→ **WHAT IS REQUIRED**
Copy out each line of the material in which the word "lines" appears.

═══

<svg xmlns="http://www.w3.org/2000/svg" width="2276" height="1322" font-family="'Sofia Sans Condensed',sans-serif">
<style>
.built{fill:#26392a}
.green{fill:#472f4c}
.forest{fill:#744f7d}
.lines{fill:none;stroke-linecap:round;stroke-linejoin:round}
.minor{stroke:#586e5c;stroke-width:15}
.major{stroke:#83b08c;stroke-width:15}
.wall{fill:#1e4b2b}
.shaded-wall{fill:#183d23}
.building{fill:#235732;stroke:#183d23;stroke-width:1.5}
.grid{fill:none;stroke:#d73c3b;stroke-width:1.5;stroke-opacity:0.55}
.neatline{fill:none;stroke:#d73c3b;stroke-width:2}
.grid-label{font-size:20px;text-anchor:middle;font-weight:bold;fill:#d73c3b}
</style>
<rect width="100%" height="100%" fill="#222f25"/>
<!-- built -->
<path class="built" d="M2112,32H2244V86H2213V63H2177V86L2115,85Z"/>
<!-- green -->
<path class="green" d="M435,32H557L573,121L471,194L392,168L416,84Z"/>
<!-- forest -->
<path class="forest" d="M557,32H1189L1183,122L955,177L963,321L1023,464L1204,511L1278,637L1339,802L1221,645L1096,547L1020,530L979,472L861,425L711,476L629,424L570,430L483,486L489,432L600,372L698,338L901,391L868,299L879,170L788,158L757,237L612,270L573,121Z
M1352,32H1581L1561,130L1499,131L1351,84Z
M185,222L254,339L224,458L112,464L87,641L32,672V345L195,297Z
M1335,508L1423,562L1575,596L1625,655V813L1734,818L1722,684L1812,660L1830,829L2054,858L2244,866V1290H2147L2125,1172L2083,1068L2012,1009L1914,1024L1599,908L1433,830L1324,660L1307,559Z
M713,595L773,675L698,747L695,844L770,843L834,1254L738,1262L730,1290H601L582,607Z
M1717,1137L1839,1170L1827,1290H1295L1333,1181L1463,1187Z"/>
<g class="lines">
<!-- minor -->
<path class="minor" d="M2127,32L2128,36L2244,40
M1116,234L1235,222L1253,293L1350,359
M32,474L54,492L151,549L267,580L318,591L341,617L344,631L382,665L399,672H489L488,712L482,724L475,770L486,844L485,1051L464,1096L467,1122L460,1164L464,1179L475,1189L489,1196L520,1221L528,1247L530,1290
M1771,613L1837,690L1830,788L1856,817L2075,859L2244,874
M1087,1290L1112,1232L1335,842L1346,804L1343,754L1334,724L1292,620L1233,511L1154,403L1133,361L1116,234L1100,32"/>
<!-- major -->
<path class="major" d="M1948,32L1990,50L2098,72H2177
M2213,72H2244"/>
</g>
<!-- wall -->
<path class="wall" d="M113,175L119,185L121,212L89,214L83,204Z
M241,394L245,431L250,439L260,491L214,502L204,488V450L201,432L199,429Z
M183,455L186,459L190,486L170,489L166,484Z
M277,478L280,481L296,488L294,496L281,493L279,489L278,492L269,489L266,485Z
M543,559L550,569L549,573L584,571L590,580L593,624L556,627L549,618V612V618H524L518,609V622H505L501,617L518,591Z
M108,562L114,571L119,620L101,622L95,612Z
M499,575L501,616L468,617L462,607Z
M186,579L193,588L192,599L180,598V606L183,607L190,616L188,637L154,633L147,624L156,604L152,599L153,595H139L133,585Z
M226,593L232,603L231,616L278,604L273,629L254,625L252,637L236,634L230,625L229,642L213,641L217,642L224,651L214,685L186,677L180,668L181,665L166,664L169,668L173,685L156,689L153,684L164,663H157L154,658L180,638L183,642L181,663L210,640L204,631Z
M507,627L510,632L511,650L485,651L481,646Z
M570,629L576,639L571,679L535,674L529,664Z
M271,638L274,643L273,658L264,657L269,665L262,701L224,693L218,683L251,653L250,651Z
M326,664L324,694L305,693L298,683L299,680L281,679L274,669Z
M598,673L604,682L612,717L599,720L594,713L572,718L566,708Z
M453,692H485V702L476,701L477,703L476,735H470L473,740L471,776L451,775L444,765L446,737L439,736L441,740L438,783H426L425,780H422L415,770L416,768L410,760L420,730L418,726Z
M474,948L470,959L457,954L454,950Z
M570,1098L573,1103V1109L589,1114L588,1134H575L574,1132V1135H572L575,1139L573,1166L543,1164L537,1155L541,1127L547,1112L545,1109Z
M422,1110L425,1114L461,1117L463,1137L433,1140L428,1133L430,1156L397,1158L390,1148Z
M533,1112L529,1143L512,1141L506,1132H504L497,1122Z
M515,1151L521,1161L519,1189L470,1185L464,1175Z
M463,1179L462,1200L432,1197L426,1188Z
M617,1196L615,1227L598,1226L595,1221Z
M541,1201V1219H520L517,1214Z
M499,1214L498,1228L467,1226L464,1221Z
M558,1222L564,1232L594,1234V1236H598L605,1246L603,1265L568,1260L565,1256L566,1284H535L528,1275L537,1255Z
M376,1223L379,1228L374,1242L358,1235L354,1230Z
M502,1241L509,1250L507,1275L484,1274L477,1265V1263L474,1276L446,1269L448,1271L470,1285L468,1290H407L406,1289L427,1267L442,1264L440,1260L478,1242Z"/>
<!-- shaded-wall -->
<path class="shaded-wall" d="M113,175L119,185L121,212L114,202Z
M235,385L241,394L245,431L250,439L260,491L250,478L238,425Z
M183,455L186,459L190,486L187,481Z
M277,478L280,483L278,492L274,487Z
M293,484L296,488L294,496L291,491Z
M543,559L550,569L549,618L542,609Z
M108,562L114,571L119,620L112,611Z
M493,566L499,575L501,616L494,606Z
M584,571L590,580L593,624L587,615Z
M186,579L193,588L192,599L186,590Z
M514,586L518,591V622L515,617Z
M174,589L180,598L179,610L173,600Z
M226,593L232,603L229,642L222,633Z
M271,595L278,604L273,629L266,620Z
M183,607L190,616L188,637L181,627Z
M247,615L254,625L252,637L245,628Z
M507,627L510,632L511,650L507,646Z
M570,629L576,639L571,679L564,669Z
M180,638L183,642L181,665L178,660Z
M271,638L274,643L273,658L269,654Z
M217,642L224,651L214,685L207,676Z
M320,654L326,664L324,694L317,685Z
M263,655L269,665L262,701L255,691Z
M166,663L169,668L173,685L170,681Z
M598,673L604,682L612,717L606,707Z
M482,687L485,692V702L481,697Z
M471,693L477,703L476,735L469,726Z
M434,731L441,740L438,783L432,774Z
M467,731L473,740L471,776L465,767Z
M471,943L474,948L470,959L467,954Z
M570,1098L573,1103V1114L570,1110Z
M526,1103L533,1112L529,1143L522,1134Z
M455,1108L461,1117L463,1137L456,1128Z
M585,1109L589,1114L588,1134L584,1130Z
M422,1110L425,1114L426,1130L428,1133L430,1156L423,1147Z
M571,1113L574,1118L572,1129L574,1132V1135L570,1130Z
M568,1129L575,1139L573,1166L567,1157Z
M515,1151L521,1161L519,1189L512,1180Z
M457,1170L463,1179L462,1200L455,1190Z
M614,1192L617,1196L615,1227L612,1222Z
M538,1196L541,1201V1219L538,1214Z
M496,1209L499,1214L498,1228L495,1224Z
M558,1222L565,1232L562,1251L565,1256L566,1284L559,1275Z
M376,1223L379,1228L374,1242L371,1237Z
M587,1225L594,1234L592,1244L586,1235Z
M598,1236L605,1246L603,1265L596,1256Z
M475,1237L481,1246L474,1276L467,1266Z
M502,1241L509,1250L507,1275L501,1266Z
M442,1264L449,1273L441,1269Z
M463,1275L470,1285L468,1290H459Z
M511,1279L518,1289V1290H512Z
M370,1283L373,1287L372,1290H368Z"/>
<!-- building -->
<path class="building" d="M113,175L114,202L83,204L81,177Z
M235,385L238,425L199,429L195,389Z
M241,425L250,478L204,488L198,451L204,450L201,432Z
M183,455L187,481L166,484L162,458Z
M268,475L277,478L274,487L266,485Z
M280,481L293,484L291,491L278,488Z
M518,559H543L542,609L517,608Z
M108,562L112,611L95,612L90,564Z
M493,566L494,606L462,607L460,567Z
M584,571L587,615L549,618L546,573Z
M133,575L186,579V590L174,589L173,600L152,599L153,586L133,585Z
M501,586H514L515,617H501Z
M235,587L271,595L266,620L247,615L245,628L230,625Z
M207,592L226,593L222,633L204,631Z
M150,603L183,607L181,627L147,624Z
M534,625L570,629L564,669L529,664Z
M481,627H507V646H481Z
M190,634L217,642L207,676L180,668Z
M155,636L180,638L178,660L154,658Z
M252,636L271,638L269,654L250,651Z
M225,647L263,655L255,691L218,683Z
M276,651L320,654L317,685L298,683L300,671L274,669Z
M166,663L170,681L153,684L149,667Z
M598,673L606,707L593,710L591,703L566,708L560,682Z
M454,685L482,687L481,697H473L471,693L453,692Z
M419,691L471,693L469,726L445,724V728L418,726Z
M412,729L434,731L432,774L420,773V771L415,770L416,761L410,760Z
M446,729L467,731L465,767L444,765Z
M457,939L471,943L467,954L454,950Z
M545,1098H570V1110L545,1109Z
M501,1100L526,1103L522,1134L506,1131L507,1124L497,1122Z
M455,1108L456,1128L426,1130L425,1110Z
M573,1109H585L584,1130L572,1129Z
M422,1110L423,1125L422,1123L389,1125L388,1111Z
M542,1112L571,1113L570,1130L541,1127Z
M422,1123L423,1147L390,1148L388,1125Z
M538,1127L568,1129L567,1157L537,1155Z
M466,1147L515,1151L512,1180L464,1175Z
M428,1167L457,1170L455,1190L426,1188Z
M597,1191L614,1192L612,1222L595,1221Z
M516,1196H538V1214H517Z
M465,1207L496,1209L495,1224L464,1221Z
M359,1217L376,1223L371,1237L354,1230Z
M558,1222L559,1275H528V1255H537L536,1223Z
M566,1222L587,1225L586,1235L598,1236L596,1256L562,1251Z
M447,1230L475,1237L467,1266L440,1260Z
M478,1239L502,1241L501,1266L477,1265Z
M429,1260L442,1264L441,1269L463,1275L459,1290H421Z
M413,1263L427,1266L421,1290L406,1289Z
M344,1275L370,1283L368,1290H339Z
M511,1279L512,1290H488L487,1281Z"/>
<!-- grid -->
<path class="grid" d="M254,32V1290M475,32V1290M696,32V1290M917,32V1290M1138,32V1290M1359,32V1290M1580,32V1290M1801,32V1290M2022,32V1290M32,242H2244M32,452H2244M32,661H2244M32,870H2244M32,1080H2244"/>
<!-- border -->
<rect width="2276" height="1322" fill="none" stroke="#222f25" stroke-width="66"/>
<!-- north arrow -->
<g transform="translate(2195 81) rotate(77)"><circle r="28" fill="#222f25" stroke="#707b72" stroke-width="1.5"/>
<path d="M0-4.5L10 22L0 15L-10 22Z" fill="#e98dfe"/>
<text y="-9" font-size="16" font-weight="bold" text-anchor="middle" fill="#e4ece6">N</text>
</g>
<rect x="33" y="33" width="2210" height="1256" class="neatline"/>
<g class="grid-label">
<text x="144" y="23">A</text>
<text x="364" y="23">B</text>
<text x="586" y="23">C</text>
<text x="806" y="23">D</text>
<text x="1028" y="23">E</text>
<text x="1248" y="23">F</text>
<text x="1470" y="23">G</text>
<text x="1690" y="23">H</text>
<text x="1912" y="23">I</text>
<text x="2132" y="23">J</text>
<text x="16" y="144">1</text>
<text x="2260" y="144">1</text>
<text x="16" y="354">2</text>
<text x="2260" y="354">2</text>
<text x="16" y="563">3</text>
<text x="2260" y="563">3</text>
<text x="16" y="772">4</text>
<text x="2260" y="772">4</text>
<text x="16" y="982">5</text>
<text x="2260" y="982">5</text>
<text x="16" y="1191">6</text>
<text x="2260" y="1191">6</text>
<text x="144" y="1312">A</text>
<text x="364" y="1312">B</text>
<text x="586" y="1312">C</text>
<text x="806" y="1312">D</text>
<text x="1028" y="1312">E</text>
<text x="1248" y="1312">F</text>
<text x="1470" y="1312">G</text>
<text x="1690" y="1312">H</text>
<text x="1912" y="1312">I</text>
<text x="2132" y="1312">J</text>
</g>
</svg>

═══

→ **TASK SOLUTION**
.lines{fill:none;stroke-linecap:round;stroke-linejoin:round}
<g class="lines">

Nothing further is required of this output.